■ **Your task**:
How many of the lines below contain the word "nearest"? Reply with the number alone.

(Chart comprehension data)
● ● ●

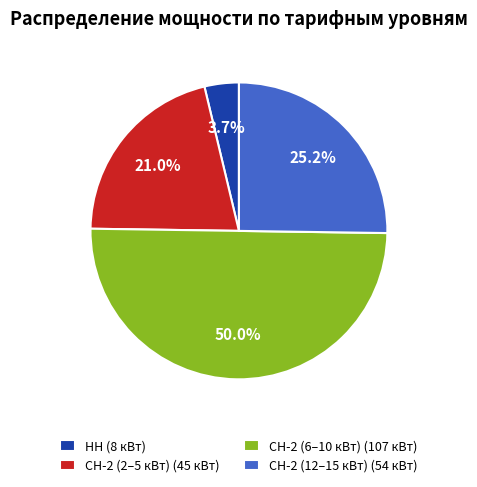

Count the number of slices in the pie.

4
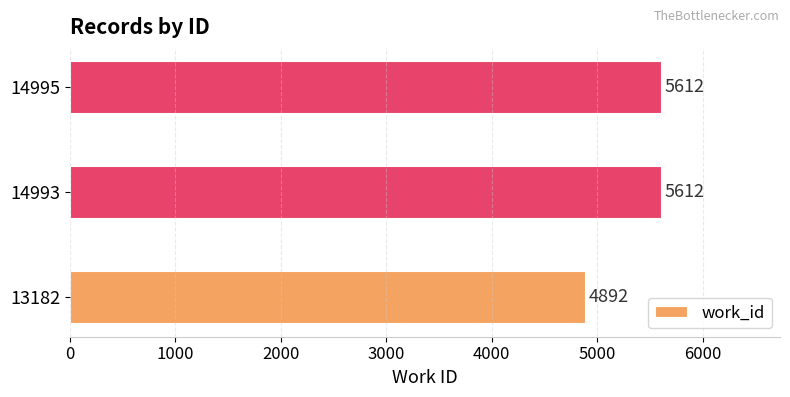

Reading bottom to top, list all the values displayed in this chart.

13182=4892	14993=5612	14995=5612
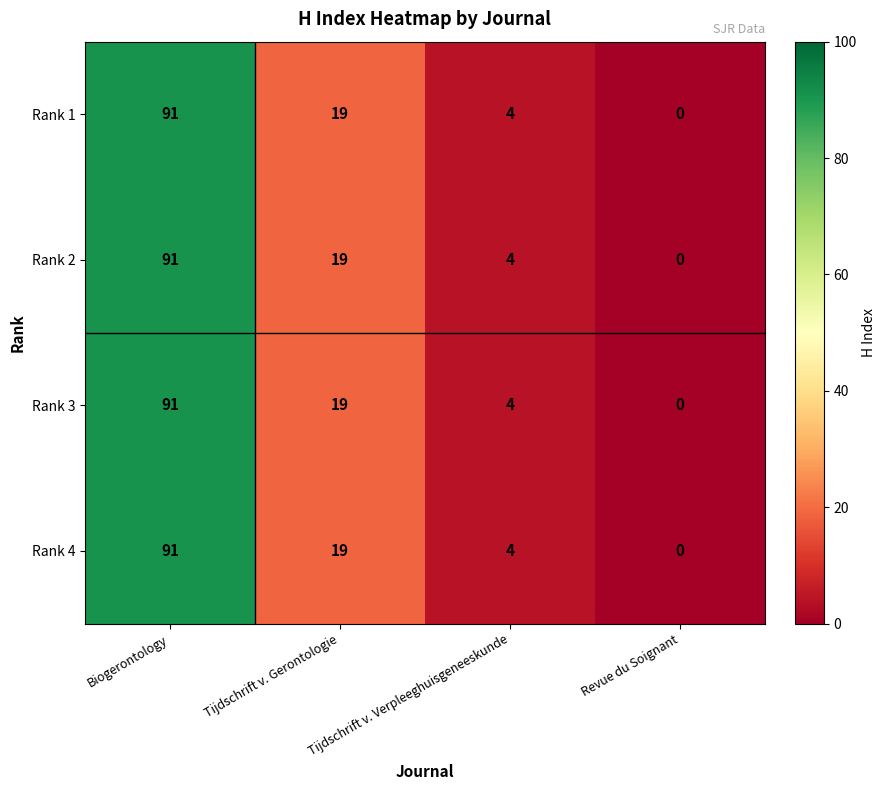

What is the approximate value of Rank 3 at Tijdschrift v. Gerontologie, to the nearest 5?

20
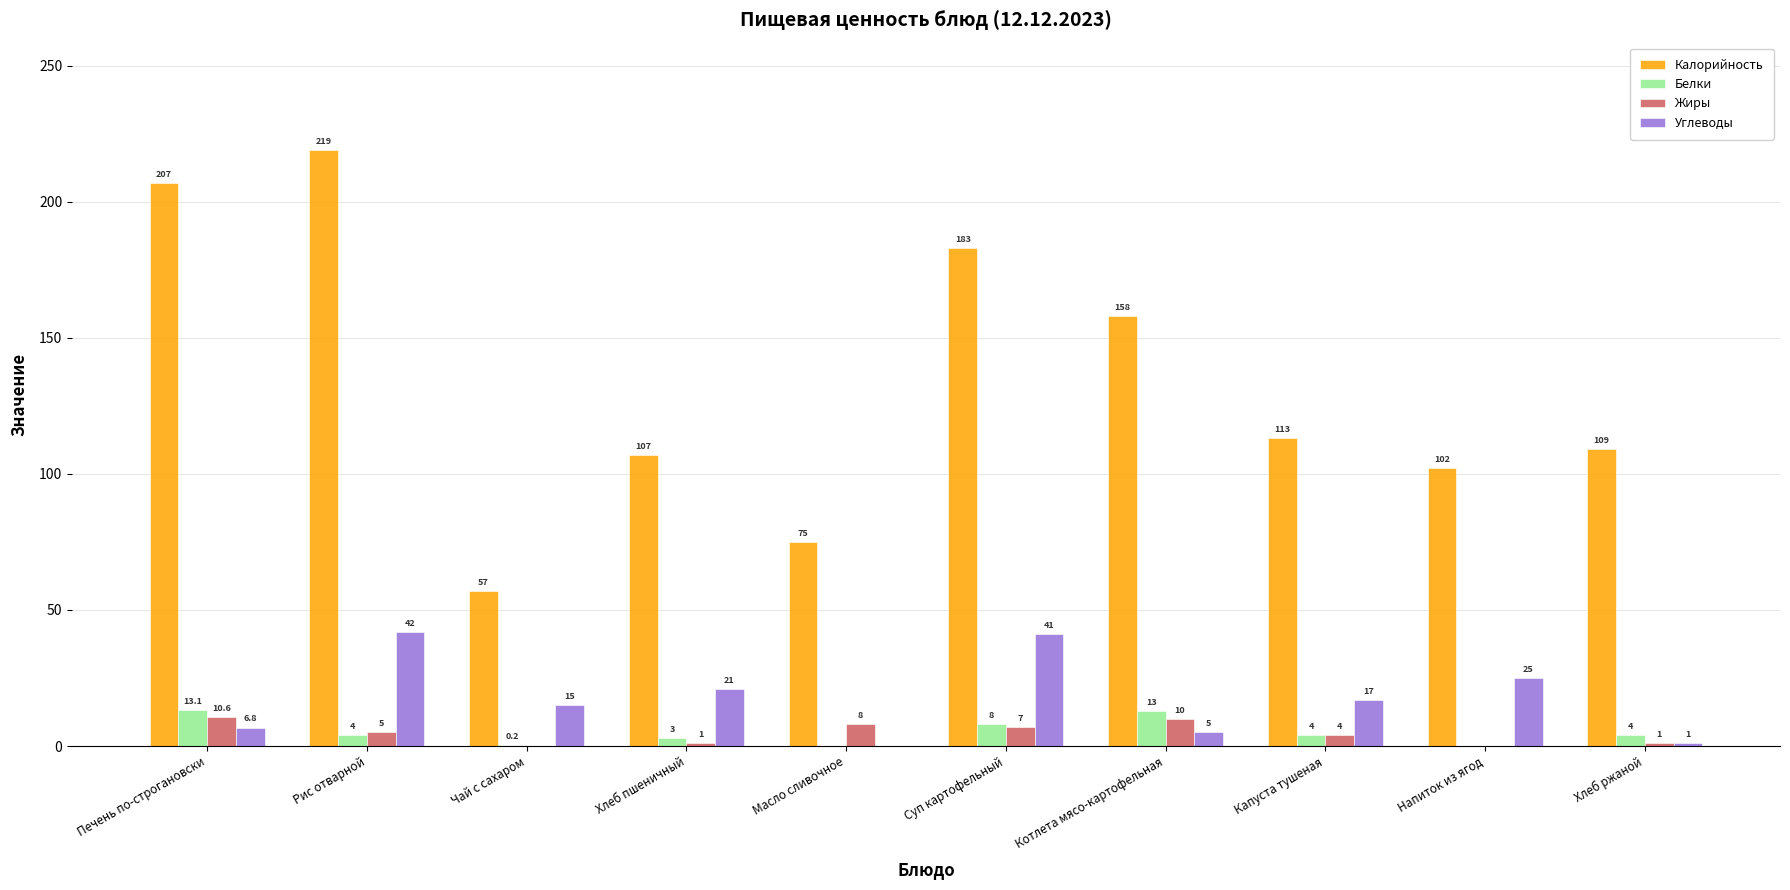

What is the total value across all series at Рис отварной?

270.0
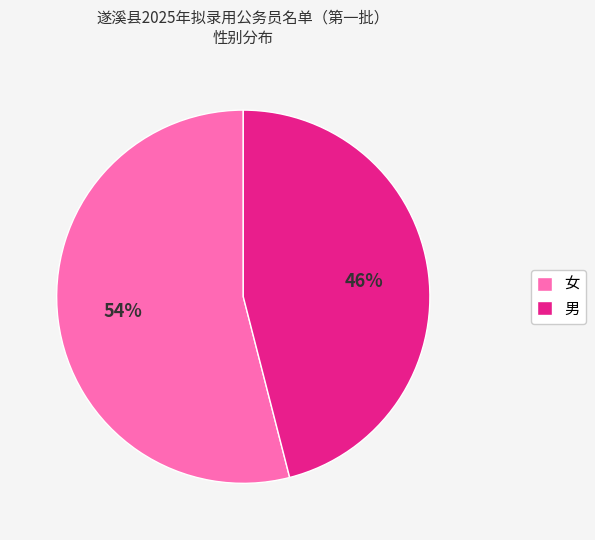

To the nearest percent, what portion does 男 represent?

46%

● ● ●

■ **Result of this task**:
2